◆ THE EXERCISE ◆
Count how many lines in the records below contain the string "context". Reply with the number only.

◆ DATASET EXCERPTS ◆

** Start **

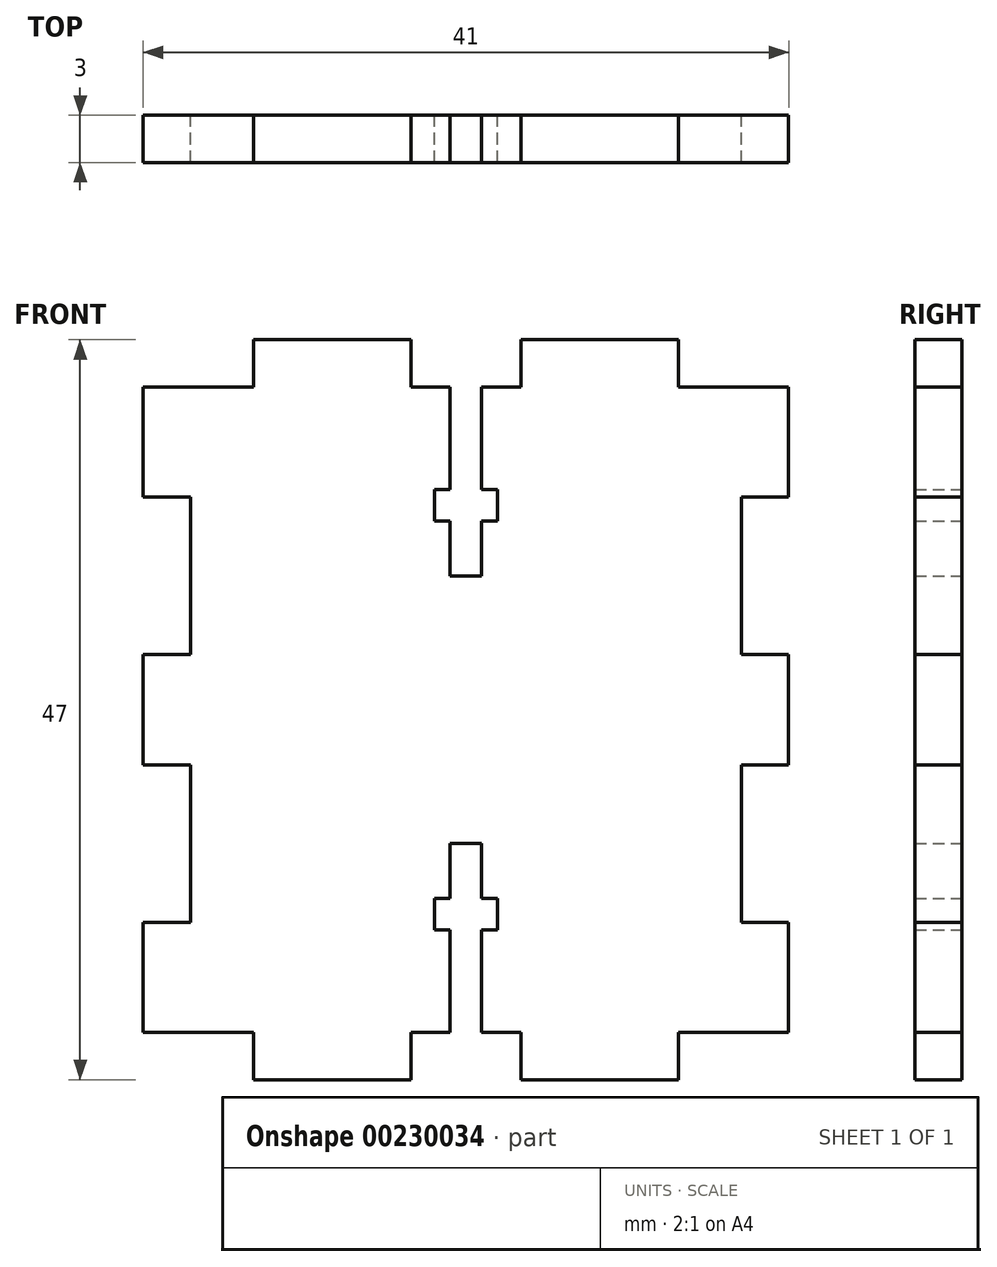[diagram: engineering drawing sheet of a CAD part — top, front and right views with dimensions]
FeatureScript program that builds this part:
annotation { "Feature Type Name" : "Feature", "Feature Type Description" : "" }
export const myFeature = defineFeature(function(context is Context, id is Id, definition is map)
    precondition{}
    {
        {
            var Q0;
            Q0=qCreatedBy(makeId("Front.planeOp"),FACE);
            var sketch = newSketch(context, id + "F0", { "sketchPlane" : qUnion([Q0])});
            skLineSegment(sketch, "E0", {"start": v(-48.37, 17.06) * mm, "end": v(-48.37, 20.56) * mm});
            skLineSegment(sketch, "E1", {"start": v(-48.37, 20.56) * mm, "end": v(-47.37, 20.56) * mm});
            skLineSegment(sketch, "E2", {"start": v(-47.37, 20.56) * mm, "end": v(-47.37, 22.56) * mm});
            skLineSegment(sketch, "E3", {"start": v(-47.37, 22.56) * mm, "end": v(-48.37, 22.56) * mm});
            skLineSegment(sketch, "E4", {"start": v(-48.37, 22.56) * mm, "end": v(-48.37, 29.06) * mm});
            skLineSegment(sketch, "E5", {"start": v(-48.37, 29.06) * mm, "end": v(-45.87, 29.06) * mm});
            skLineSegment(sketch, "E6", {"start": v(-45.87, 29.06) * mm, "end": v(-45.87, 32.06) * mm});
            skLineSegment(sketch, "E7", {"start": v(-45.87, 32.06) * mm, "end": v(-35.87, 32.06) * mm});
            skLineSegment(sketch, "E8", {"start": v(-35.87, 32.06) * mm, "end": v(-35.87, 29.06) * mm});
            skLineSegment(sketch, "E9", {"start": v(-35.87, 29.06) * mm, "end": v(-28.87, 29.06) * mm});
            skPoint(sketch, "E10.end.orphan", {"position": v(-52.03, 29.06) * mm});
            skPoint(sketch, "E11.start.orphan", {"position": v(-49.53, 29.06) * mm});
            skLineSegment(sketch, "E12", {"start": v(-48.37, 17.06) * mm, "end": v(-49.37, 17.06) * mm});
            skLineSegment(sketch, "E13", {"start": v(-28.87, 29.06) * mm, "end": v(-28.87, 22.06) * mm});
            skLineSegment(sketch, "E14", {"start": v(-28.87, 22.06) * mm, "end": v(-31.87, 22.06) * mm});
            skLineSegment(sketch, "E15", {"start": v(-31.87, 22.06) * mm, "end": v(-31.87, 12.06) * mm});
            skLineSegment(sketch, "E16", {"start": v(-31.87, 12.06) * mm, "end": v(-28.87, 12.06) * mm});
            skLineSegment(sketch, "E17", {"start": v(-28.87, 12.06) * mm, "end": v(-28.87, 8.56) * mm});
            skLineSegment(sketch, "E18", {"start": v(-45.87, 32.06) * mm, "end": v(-49.37, 32.06) * mm, "construction": true});
            skLineSegment(sketch, "E19", {"start": v(-49.37, 32.06) * mm, "end": v(-49.37, 8.56) * mm, "construction": true});
            skLineSegment(sketch, "E20.MirrorCS", {"start": v(-50.37, 20.56) * mm, "end": v(-51.37, 20.56) * mm});
            skLineSegment(sketch, "E21.MirrorCS", {"start": v(-66.87, 12.06) * mm, "end": v(-69.87, 12.06) * mm});
            skLineSegment(sketch, "E22.MirrorCS", {"start": v(-51.37, 20.56) * mm, "end": v(-51.37, 22.56) * mm});
            skLineSegment(sketch, "E23.MirrorCS", {"start": v(-51.37, 22.56) * mm, "end": v(-50.37, 22.56) * mm});
            skLineSegment(sketch, "E24.MirrorCS", {"start": v(-50.37, 17.06) * mm, "end": v(-49.37, 17.06) * mm});
            skLineSegment(sketch, "E25.MirrorCS", {"start": v(-69.87, 22.06) * mm, "end": v(-66.87, 22.06) * mm});
            skLineSegment(sketch, "E26.MirrorCS", {"start": v(-52.87, 29.06) * mm, "end": v(-52.87, 32.06) * mm});
            skLineSegment(sketch, "E27.MirrorCS", {"start": v(-62.87, 32.06) * mm, "end": v(-62.87, 29.06) * mm});
            skLineSegment(sketch, "E28.MirrorCS", {"start": v(-50.37, 29.06) * mm, "end": v(-52.87, 29.06) * mm});
            skLineSegment(sketch, "E29.MirrorCS", {"start": v(-50.37, 17.06) * mm, "end": v(-50.37, 20.56) * mm});
            skLineSegment(sketch, "E30.MirrorCS", {"start": v(-52.87, 32.06) * mm, "end": v(-49.37, 32.06) * mm, "construction": true});
            skLineSegment(sketch, "E31.MirrorCS", {"start": v(-50.37, 22.56) * mm, "end": v(-50.37, 29.06) * mm});
            skPoint(sketch, "E32.MirrorP", {"position": v(-49.21, 29.06) * mm});
            skLineSegment(sketch, "E33.MirrorCS", {"start": v(-69.87, 29.06) * mm, "end": v(-69.87, 22.06) * mm});
            skLineSegment(sketch, "E34.MirrorCS", {"start": v(-69.87, 12.06) * mm, "end": v(-69.87, 8.56) * mm});
            skLineSegment(sketch, "E35.MirrorCS", {"start": v(-62.87, 29.06) * mm, "end": v(-69.87, 29.06) * mm});
            skLineSegment(sketch, "E36.MirrorCS", {"start": v(-66.87, 22.06) * mm, "end": v(-66.87, 12.06) * mm});
            skLineSegment(sketch, "E37.MirrorCS", {"start": v(-52.87, 32.06) * mm, "end": v(-62.87, 32.06) * mm});
            skPoint(sketch, "E38.MirrorP", {"position": v(-46.71, 29.06) * mm});
            skLineSegment(sketch, "E39", {"start": v(-69.87, 8.56) * mm, "end": v(-28.87, 8.56) * mm, "construction": true});
            skLineSegment(sketch, "E40.MirrorCS", {"start": v(-48.37, -3.44) * mm, "end": v(-47.37, -3.44) * mm});
            skLineSegment(sketch, "E41.MirrorCS", {"start": v(-47.37, -3.44) * mm, "end": v(-47.37, -5.44) * mm});
            skLineSegment(sketch, "E42.MirrorCS", {"start": v(-52.87, -14.94) * mm, "end": v(-49.37, -14.94) * mm, "construction": true});
            skLineSegment(sketch, "E43.MirrorCS", {"start": v(-51.37, -5.44) * mm, "end": v(-50.37, -5.44) * mm});
            skLineSegment(sketch, "E44.MirrorCS", {"start": v(-48.37, 0.06) * mm, "end": v(-48.37, -3.44) * mm});
            skLineSegment(sketch, "E45.MirrorCS", {"start": v(-45.87, -14.94) * mm, "end": v(-49.37, -14.94) * mm, "construction": true});
            skLineSegment(sketch, "E46.MirrorCS", {"start": v(-50.37, -3.44) * mm, "end": v(-51.37, -3.44) * mm});
            skLineSegment(sketch, "E47.MirrorCS", {"start": v(-51.37, -3.44) * mm, "end": v(-51.37, -5.44) * mm});
            skLineSegment(sketch, "E48.MirrorCS", {"start": v(-50.37, 0.06) * mm, "end": v(-49.37, 0.06) * mm});
            skLineSegment(sketch, "E49.MirrorCS", {"start": v(-48.37, 0.06) * mm, "end": v(-49.37, 0.06) * mm});
            skLineSegment(sketch, "E50.MirrorCS", {"start": v(-50.37, 0.06) * mm, "end": v(-50.37, -3.44) * mm});
            skLineSegment(sketch, "E51.MirrorCS", {"start": v(-50.37, -11.94) * mm, "end": v(-52.87, -11.94) * mm});
            skLineSegment(sketch, "E52.MirrorCS", {"start": v(-52.87, -11.94) * mm, "end": v(-52.87, -14.94) * mm});
            skLineSegment(sketch, "E53.MirrorCS", {"start": v(-66.87, 5.06) * mm, "end": v(-69.87, 5.06) * mm});
            skLineSegment(sketch, "E54.MirrorCS", {"start": v(-31.87, 5.06) * mm, "end": v(-28.87, 5.06) * mm});
            skLineSegment(sketch, "E55.MirrorCS", {"start": v(-28.87, 5.06) * mm, "end": v(-28.87, 8.56) * mm});
            skLineSegment(sketch, "E56.MirrorCS", {"start": v(-45.87, -11.94) * mm, "end": v(-45.87, -14.94) * mm});
            skLineSegment(sketch, "E57.MirrorCS", {"start": v(-47.37, -5.44) * mm, "end": v(-48.37, -5.44) * mm});
            skLineSegment(sketch, "E58.MirrorCS", {"start": v(-35.87, -14.94) * mm, "end": v(-35.87, -11.94) * mm});
            skLineSegment(sketch, "E59.MirrorCS", {"start": v(-69.87, -4.94) * mm, "end": v(-66.87, -4.94) * mm});
            skLineSegment(sketch, "E60.MirrorCS", {"start": v(-62.87, -14.94) * mm, "end": v(-62.87, -11.94) * mm});
            skLineSegment(sketch, "E61.MirrorCS", {"start": v(-28.87, -4.94) * mm, "end": v(-31.87, -4.94) * mm});
            skLineSegment(sketch, "E62.MirrorCS", {"start": v(-69.87, 5.06) * mm, "end": v(-69.87, 8.56) * mm});
            skLineSegment(sketch, "E63.MirrorCS", {"start": v(-48.37, -11.94) * mm, "end": v(-45.87, -11.94) * mm});
            skPoint(sketch, "E64.MirrorP", {"position": v(-49.21, -11.94) * mm});
            skLineSegment(sketch, "E65.MirrorCS", {"start": v(-48.37, -5.44) * mm, "end": v(-48.37, -11.94) * mm});
            skLineSegment(sketch, "E66.MirrorCS", {"start": v(-50.37, -5.44) * mm, "end": v(-50.37, -11.94) * mm});
            skLineSegment(sketch, "E67.MirrorCS", {"start": v(-62.87, -11.94) * mm, "end": v(-69.87, -11.94) * mm});
            skLineSegment(sketch, "E68.MirrorCS", {"start": v(-69.87, -11.94) * mm, "end": v(-69.87, -4.94) * mm});
            skLineSegment(sketch, "E69.MirrorCS", {"start": v(-49.37, -14.94) * mm, "end": v(-49.37, 8.56) * mm, "construction": true});
            skLineSegment(sketch, "E70.MirrorCS", {"start": v(-31.87, -4.94) * mm, "end": v(-31.87, 5.06) * mm});
            skPoint(sketch, "E71.MirrorP", {"position": v(-52.03, -11.94) * mm});
            skLineSegment(sketch, "E72.MirrorCS", {"start": v(-66.87, -4.94) * mm, "end": v(-66.87, 5.06) * mm});
            skLineSegment(sketch, "E73.MirrorCS", {"start": v(-45.87, -14.94) * mm, "end": v(-35.87, -14.94) * mm});
            skPoint(sketch, "E74.MirrorP", {"position": v(-49.53, -11.94) * mm});
            skLineSegment(sketch, "E75.MirrorCS", {"start": v(-35.87, -11.94) * mm, "end": v(-28.87, -11.94) * mm});
            skPoint(sketch, "E76.MirrorP", {"position": v(-46.71, -11.94) * mm});
            skLineSegment(sketch, "E77.MirrorCS", {"start": v(-52.87, -14.94) * mm, "end": v(-62.87, -14.94) * mm});
            skLineSegment(sketch, "E78.MirrorCS", {"start": v(-28.87, -11.94) * mm, "end": v(-28.87, -4.94) * mm});
            skSolve(sketch);
        }
        {
            var Q0;
            Q0 = qSketchRegion(id + "F0", true);
            extrude(context, id + "F1", {"entities" : qUnion([Q0]), "depth" : 3 * mm});
        }
    });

** End **

◆ ANSWER TO THIS EXERCISE ◆
3